Je suis très favorable à l’expérience Renzi. Il faudra évidemment le juger. Ceux qui l’ont condamné se comportent comme des inconscients. Renzi exprime la capacité, l’espoir, la modernisation. Il échouera peut-être. Mais s’il échoue, c’est l’Italie qui tombe. Renzi est la dernière chance pour les Italiens car l’Italie est fragile malgré la fin de la récession. En France, les institutions sont fortes. Beaucoup d’Italiens perçoivent la nécessité des réformes. Cette opportunité est fondamentale pour l’Italie. Ce n’est pas une opportunité comme les autres. C’est un moment particulier pour l’Italie. S’il gagne, les conséquences seront historiques. Si il échoue, les conséquences seront aussi historiques.
Vous vivez en France depuis 1986. Vous dédiez dans votre ouvrage un chapitre à l’émigration. Pensez-vous que l’Italie vive actuellement une nouvelle phase d’émigration ? Quelles en sont les conséquences ?
Je ne pense pas à une phase structurelle d’émigration pour l’Italie. Nous sommes dans une phase où les pays s’ouvrent les uns aux autres. Passer d’un pays européen à l’autre est naturel. L’Union européenne à 19 n’est pas toute l’Union européenne. Il y a l’Europe de la zone Euro et le reste de l’Europe. Au sein de la zone euro, les personnes peuvent travailler et étudier d’un pays à l’autre, passer leur retraite dans un pays différent de celui où ils ont travaillé. Le système est beaucoup plus compact. Faire un discours d’émigration entre pays de la zone euro n’a pas de sens. La vraie dynamique d’Erasmus confirme le processus d’intégration. Les jeunes générations sont habituées et on voit de plus en plus de couples mixtes.

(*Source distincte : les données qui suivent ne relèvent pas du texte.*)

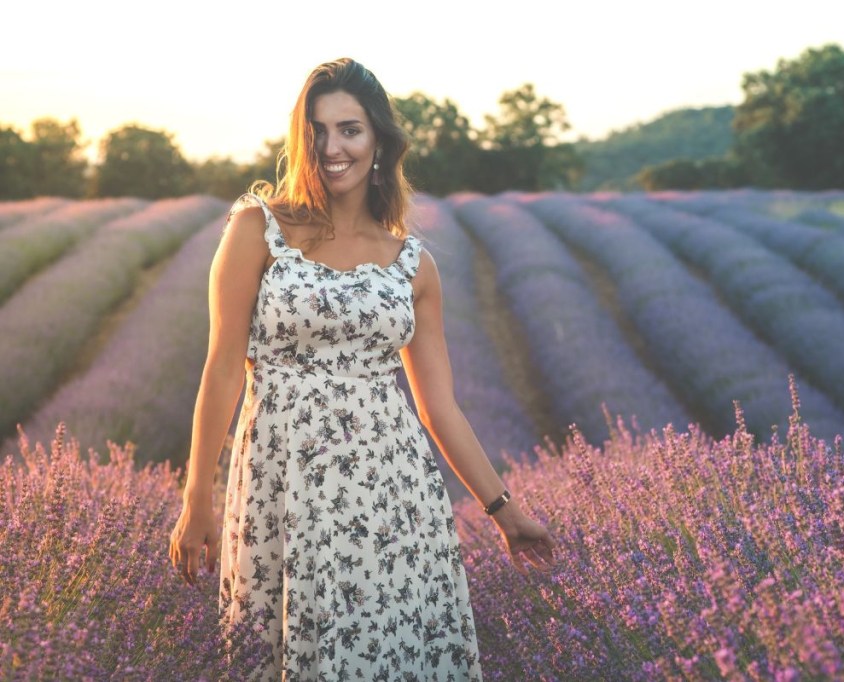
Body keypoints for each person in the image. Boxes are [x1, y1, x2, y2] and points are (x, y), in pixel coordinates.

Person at [168, 57, 556, 680]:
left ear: (379, 139)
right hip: (282, 482)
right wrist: (198, 500)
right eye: (316, 131)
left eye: (349, 129)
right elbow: (222, 369)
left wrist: (503, 510)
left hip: (394, 496)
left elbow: (439, 407)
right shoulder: (258, 229)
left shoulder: (411, 263)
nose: (331, 147)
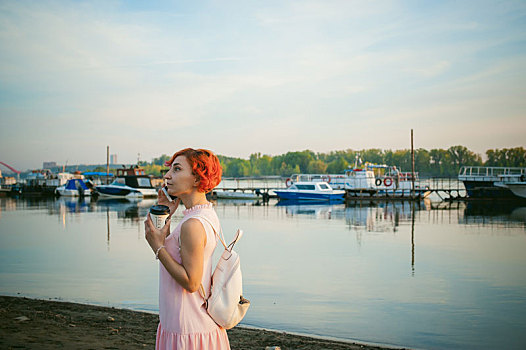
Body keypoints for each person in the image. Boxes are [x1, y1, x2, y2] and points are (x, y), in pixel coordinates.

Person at [144, 148, 230, 350]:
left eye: (176, 169)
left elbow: (191, 282)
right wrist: (165, 214)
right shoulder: (204, 214)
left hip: (188, 331)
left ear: (197, 179)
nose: (167, 176)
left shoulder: (193, 224)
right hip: (184, 324)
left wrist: (157, 248)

La conjoncture économique n'arrange pas, mais pour aller aux États-Unis, il faut la Green Card, et donc en dehors de l’Europe, ce n’est pas si facile.

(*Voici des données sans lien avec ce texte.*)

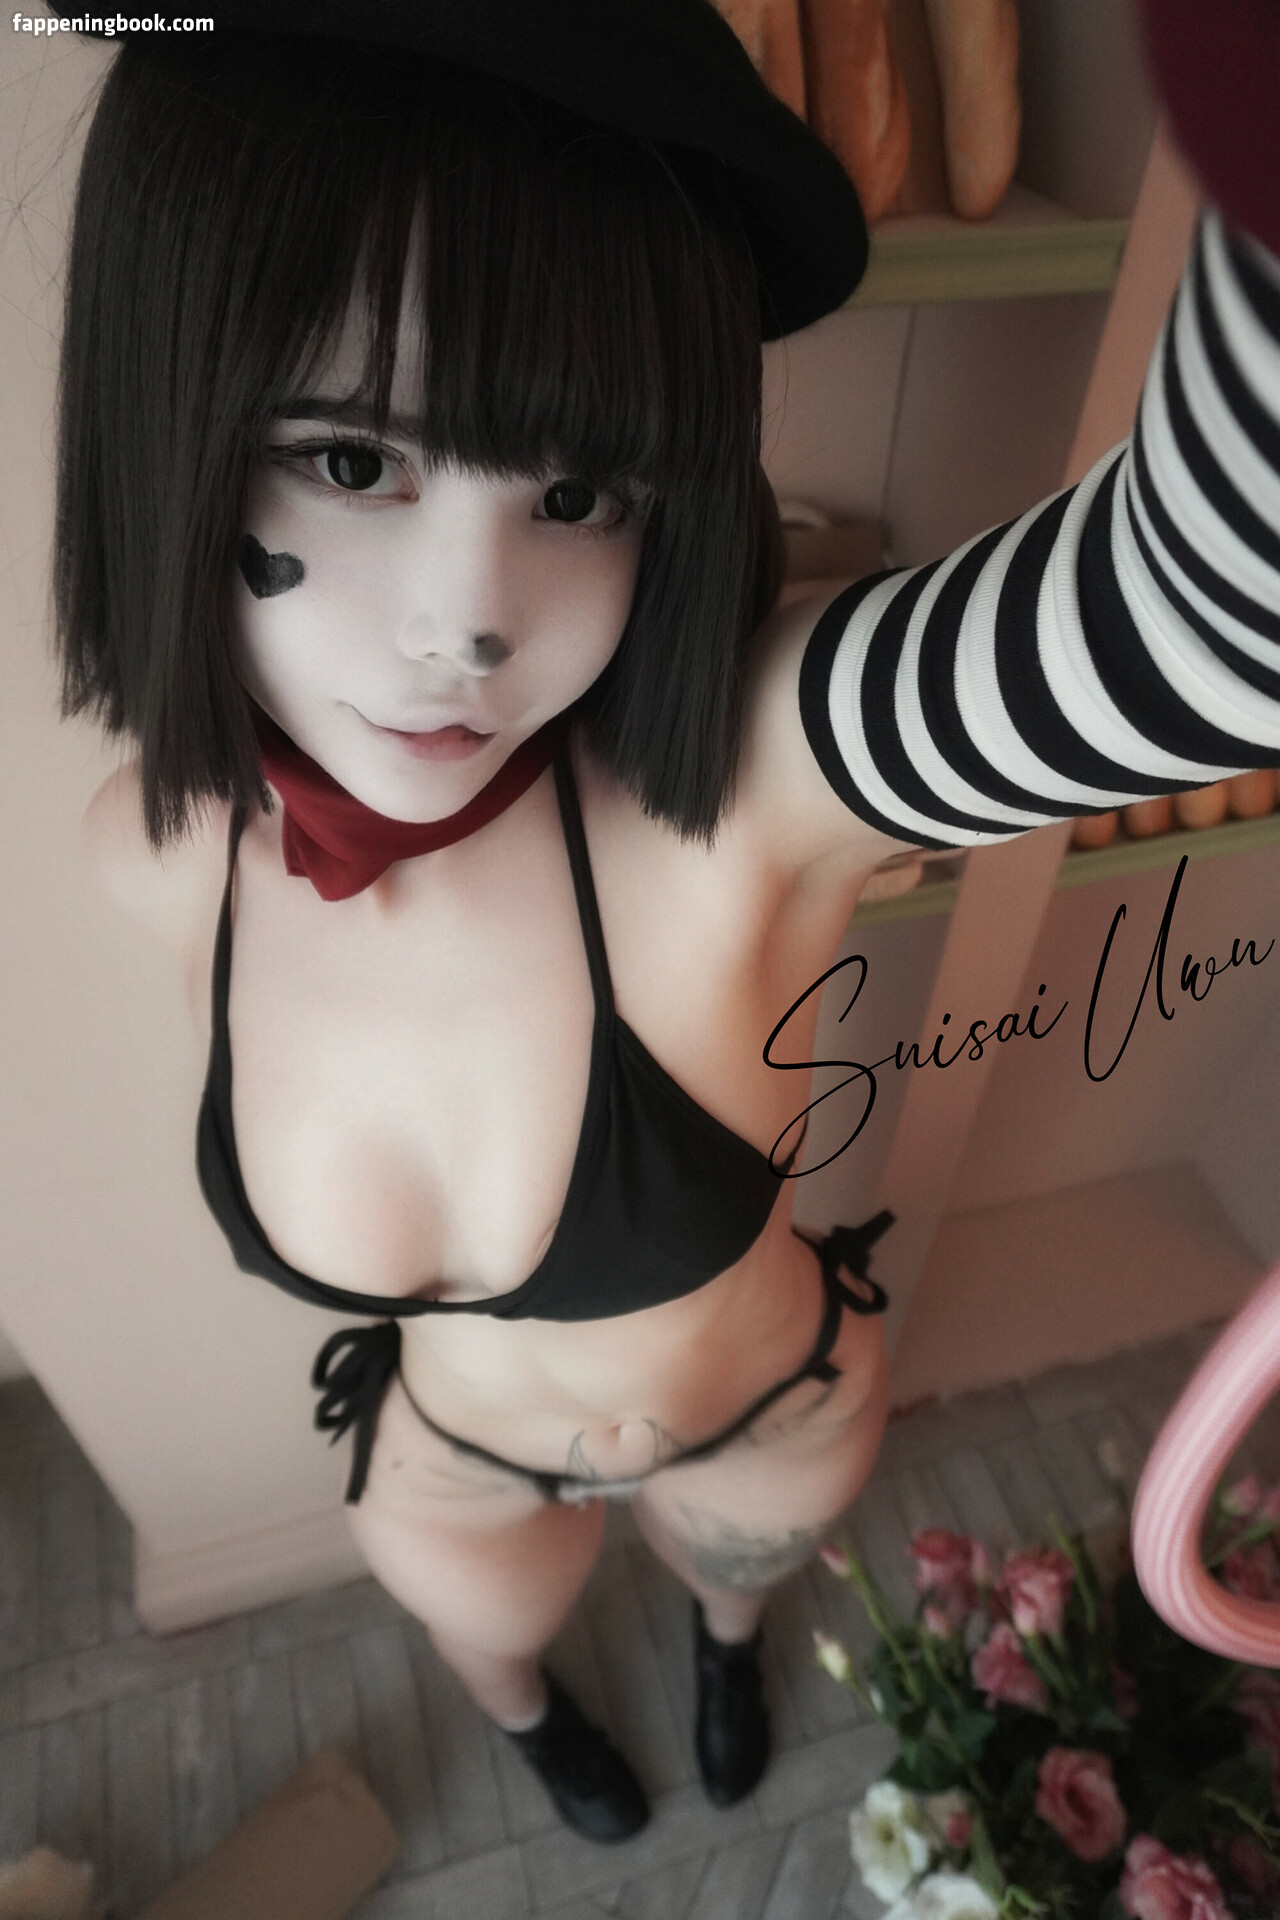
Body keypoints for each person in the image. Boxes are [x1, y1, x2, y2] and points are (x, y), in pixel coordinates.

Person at [49, 0, 1280, 1845]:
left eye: (579, 493)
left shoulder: (752, 787)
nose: (470, 624)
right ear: (165, 411)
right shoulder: (154, 851)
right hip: (453, 1467)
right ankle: (540, 1723)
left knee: (738, 1597)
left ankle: (720, 1657)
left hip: (766, 1421)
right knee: (498, 1654)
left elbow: (1205, 622)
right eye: (353, 459)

1969-2014 : 45 ans de la Strage della Piazza Fontana. Que diriez-vous à un italien quadragénaire ?
Le terrorisme italien est une période spécialement tragique de l’histoire du pays. En vivant en France, j’ai perçu des tentatives de faire porter aux "Brigades Rouges" des lettres de noblesse. J’ai été insulté au moment de l’affaire Battisti…

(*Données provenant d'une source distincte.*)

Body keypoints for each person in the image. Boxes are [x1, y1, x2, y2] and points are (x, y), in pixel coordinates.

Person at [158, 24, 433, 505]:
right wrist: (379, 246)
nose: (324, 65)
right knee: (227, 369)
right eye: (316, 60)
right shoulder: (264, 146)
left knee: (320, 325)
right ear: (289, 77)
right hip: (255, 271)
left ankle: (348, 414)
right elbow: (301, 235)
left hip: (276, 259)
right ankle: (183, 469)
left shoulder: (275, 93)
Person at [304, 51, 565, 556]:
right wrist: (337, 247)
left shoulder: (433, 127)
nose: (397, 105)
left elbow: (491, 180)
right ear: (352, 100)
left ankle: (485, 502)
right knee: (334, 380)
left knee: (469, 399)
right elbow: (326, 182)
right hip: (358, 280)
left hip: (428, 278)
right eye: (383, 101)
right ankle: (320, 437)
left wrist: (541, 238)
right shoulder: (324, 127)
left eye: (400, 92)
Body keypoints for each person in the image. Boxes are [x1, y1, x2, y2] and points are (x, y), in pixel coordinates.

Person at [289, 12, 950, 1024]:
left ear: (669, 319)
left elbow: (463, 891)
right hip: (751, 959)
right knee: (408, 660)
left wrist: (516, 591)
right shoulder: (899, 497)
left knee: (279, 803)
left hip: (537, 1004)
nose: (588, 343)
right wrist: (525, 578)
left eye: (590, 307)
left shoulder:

Je lui dirais de ne pas banaliser l’importance de ce qu’il a ; c’est à dire un pays démocratique où des personnes ont été tuées car elles avaient une opinion différente. Et je dirais…Attention ça peut revenir demain.
La dignité et la démocratie sont un patrimoine. Nous devons travailler à le renforcer. Pas à l’affaiblir. Ce qui veut dire aussi avoir des idées progressistes et ne pas avoir peur de faire confiance.
En tant que journaliste, vous avez collaboré à de nombreux titres d’abord italiens, puis français. Quel regard portez-vous sur le journalisme en France et en Italie ?
Le journalisme traverse une crise, en général. Le chômage, certes mais surtout un phénomène de mise à l’écart d’une génération de journalismes (58/65 ans) remplacés par des jeunes de 25/30 ans qui n’ont pas l’expérience. Pour la première fois, il est impossible de transmettre le savoir d’une génération à l’autre. C’est une réelle rupture générationnelle.
Le journalisme en France est en crise d’identité. Essentiellement les grands journaux nationaux. En Italie, Il Corriere della Sera, La Repubblica, 24Ore sont plus solides, mais en France, la presse régionale s’en sort mieux qu’en Italie.
Par ailleurs, la radio est plus importante en France, qu’en Italie. On a presque une relation de fidélité en France alors qu’en Italie, tout est écrasé par la télévision.
Vous êtes auteur d’une quinzaine de livres dont la plupart écrit sur l’Italie. Avec quelle intention avez-vous écrit Sacrés Italiens !
J’ai en effet écrit 5 livres en français sur l’Italie. Sacrés Italiens est une provocation surréaliste : "Ca sert à quoi un Italien?". Mais c’est surtout une lettre d’amour à mes deux pays. L’Italie est un pays extrêmement compliqué. On croit pourvoir dire des banalités déconcertantes mais l’Italie est ni blanche ni noire. C’est une tonalité de gris. J’ai voulu apporter des éléments de réponse sur cette complexité italienne.